Facebook, Google, and Netflix have all issued statements on their support for the existing regulations. However, it’s Internet service providers that would gain the most from killing net neutrality because of the opportunity to throttle and monetize page-load speed. Consequently, Verizon, Comcast, and AT&T have been the most outspoken on deregulation.

 

What is ‘Net Neutrality?’

Net neutrality is the principle that ISPs and the government must treat all data on the Internet equally. This means not discriminating based on content, website, user, platform, application, or method of communication. Ranking factors for Google, for example, are then set according to relevancy and quality to provide the best user experience.

Existing legislation treats the internet as an essential service or a “common carrier” like electricity and telephone service. This designation means the internet is essentially a right of every American to have fair access.

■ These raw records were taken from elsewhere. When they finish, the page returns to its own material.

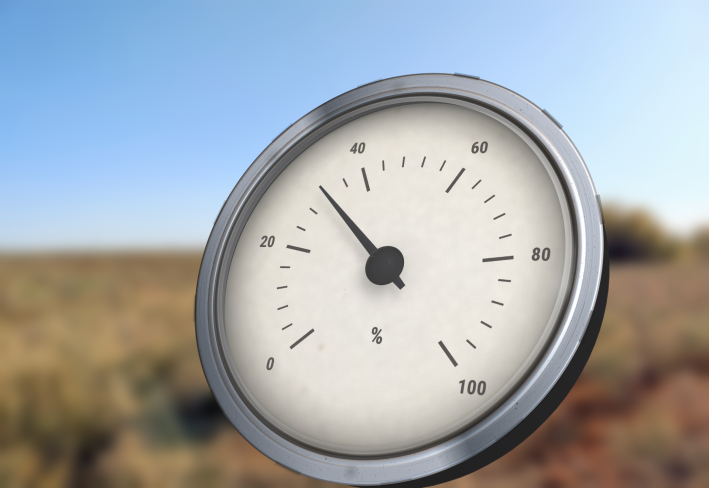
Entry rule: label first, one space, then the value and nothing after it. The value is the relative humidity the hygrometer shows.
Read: 32 %
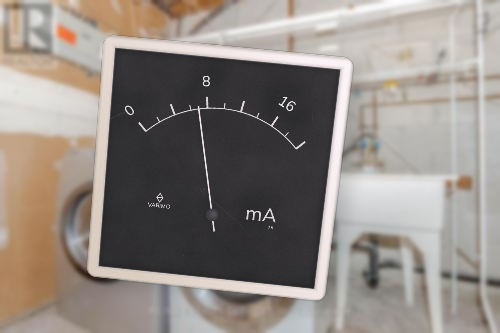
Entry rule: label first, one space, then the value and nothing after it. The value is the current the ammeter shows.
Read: 7 mA
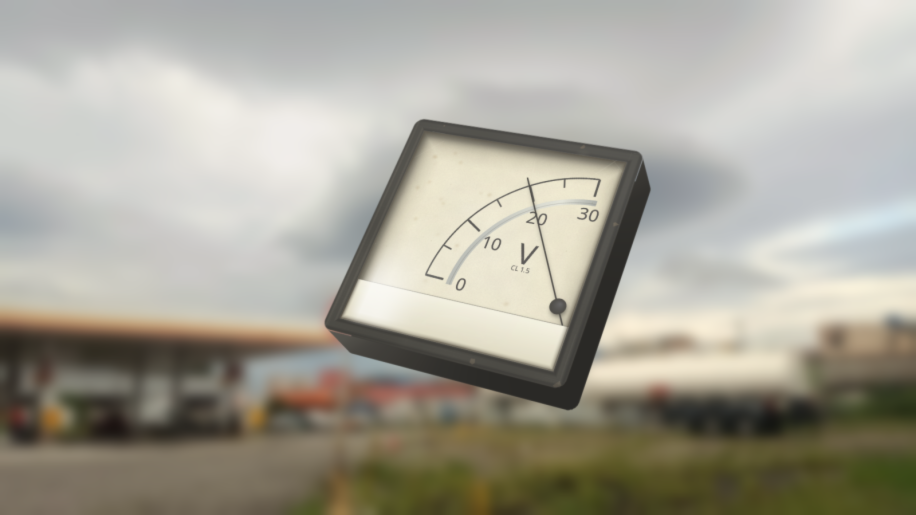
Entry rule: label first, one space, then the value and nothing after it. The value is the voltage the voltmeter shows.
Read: 20 V
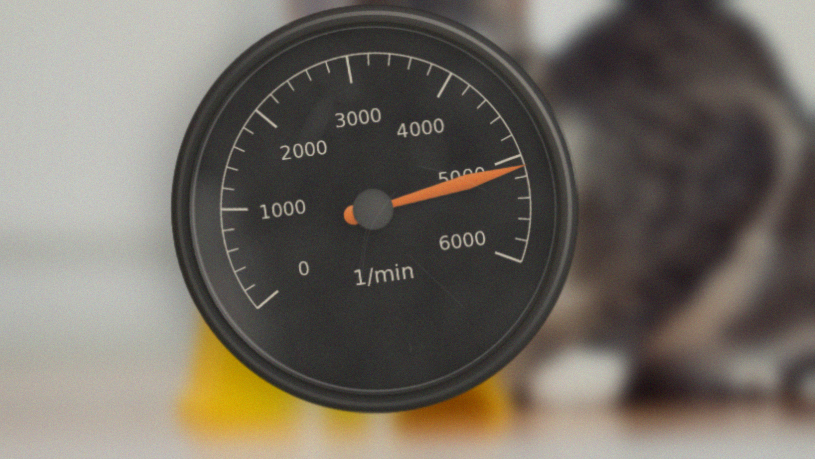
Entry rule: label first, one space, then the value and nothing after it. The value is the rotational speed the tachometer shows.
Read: 5100 rpm
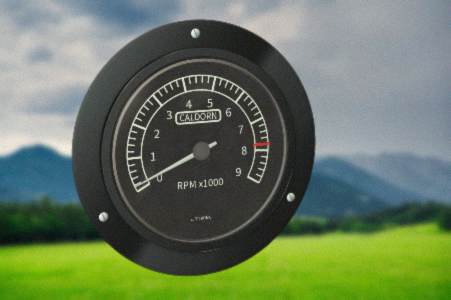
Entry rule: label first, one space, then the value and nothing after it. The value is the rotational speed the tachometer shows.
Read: 200 rpm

Killing net neutrality would thus have an opposite effect by creating overregulation set by the private sector – primarily ISPs.

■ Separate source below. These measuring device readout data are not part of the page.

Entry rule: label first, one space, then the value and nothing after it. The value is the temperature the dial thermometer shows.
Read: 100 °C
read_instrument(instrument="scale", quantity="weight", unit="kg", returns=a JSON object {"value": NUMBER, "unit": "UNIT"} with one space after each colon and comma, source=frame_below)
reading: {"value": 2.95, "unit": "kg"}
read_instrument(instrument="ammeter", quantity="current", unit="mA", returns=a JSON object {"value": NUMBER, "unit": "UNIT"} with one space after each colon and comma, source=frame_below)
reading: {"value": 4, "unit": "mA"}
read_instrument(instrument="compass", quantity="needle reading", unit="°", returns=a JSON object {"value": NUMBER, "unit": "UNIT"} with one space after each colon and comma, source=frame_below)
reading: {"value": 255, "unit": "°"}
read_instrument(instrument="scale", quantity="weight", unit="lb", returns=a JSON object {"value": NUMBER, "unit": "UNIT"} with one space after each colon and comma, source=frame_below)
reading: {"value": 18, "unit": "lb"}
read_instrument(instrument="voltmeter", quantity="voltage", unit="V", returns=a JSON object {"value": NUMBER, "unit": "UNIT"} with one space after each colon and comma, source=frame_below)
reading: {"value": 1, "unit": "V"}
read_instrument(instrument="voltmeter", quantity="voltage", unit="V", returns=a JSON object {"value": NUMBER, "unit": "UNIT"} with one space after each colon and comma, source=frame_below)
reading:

If Comcast and AT&T get their way, they will slow the loading speeds of websites that do not pay an exuberate fees for a “fast lane” and even block outside services they don’t agree with — called throttling. It also opens the possibility of creating partnerships with other corporations to bury their competitor’s ranking regardless of quality and relevancy of the content.

Canadian Prime Minister Justin told CTV News that it’s “essential to keep the freedom associated with the internet alive.”

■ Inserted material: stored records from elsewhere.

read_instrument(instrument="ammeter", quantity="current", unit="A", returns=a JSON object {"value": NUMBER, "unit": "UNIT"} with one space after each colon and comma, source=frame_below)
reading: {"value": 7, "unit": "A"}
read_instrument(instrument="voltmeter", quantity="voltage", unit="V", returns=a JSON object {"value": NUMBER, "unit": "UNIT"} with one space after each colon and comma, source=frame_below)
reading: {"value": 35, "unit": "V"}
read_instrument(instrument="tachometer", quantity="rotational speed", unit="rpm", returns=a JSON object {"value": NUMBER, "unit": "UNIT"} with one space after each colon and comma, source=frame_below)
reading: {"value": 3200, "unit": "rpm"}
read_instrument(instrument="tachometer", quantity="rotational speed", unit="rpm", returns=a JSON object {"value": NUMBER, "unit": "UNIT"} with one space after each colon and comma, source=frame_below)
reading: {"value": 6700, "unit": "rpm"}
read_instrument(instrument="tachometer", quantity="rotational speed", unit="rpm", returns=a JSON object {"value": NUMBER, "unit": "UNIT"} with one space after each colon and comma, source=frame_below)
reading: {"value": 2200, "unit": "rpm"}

“The idea of throttling certain sites or charging extra for certain services just does not make sense and if we’re going to continue to ensure that … digital technology and use of the internet is the lever to create economic growth and opportunities for citizens right across this country, we need to continue to defend net neutrality and I will.”

Proponents of net neutrality, like PM Trudeau and Silicon Valley, argue that these regulations preserve the fundamental internet standards and international consensus authority. What Pai is proposing is bit-shaping the transport of application data in order to undermine the transport layer’s design flexibility. This would allow for corporate censorship online with no benefit to companies large and small other than leading ISPs.

 

For Marketers, Advertising Costs Will Skyrocket

Joshua Lowcock, chief digital and innovation officer at UM, told AdWeek that repealing net neutrality is going to kill competition and innovation.

“It’s going to fundamentally change the way (marketers) can approach digital media, the ROI they can extract for it and even what partners they should be looking to and considering,” he said.

It all comes down to the user experience provided to consumers.

Marketers and agencies will find slow load speeds extremely frustrating despite following best practices for landing page optimization because analytics are likely to be skewed due to an inevitably higher bounce rate.

For smaller brands, the challenge is obvious. Enterprise-level companies will have the capital to move up and stay ranked in the top of search, while small brands would be relegated to the second and third page of SERP.

This is bad news for startups, but enterprises will inevitably suffer too. The marketing budgets of large companies are going to take a big hit for online visibility, something they already excel at. Advertising costs take another 1-2 if ISPs make deals with each other on what industries they “specialize” in.

Jascha Kaykas-Wolff, Chief Marketing Officer at Mozilla, sees the availability of online lead generation deteriorating in the age of a corporate-controlled Internet.

“Without net neutrality, creators and brands could struggle to reach new users and investment to ideas will struggle and dry up over time,” he said.

Kaykas-Wolff says the Internet might start to look more like cable TV.

“Clients should be outraged, and some of them are, at the prospect of ISPs as toll booths limiting access to a free and open internet,” one exec at a major media buying agency told AdWeek, who wished to remain anonymous. “It’s one thing to complain about a duopoly of Facebook and Google dominating digital dollars, but this action has the effect of strengthening them while adding to cost and complexity and reducing choice and information. ISPs win, but consumers, advertisers, and agencies all lose out.”

 

The Argument in Favour of Repeal

Despite backlash from the leading tech companies and the public, FCC chairman Pai and ISPs say this new revenue stream will actually drive innovation that expands and improves quality of service.

Pai is pushing for light-touch regulations and removing the Internet’s common carrier status in favour of the designation of information source. He says this is necessary to take control of the Internet away from lawyers and bureaucrats and back into the hands of entrepreneurs. Pai also argues that the regulations in place during the Clinton administration were ideal and was what propelled the internet’s exponential growth in its early stages.

The FCC is set to vote on repealing net neutrality in December.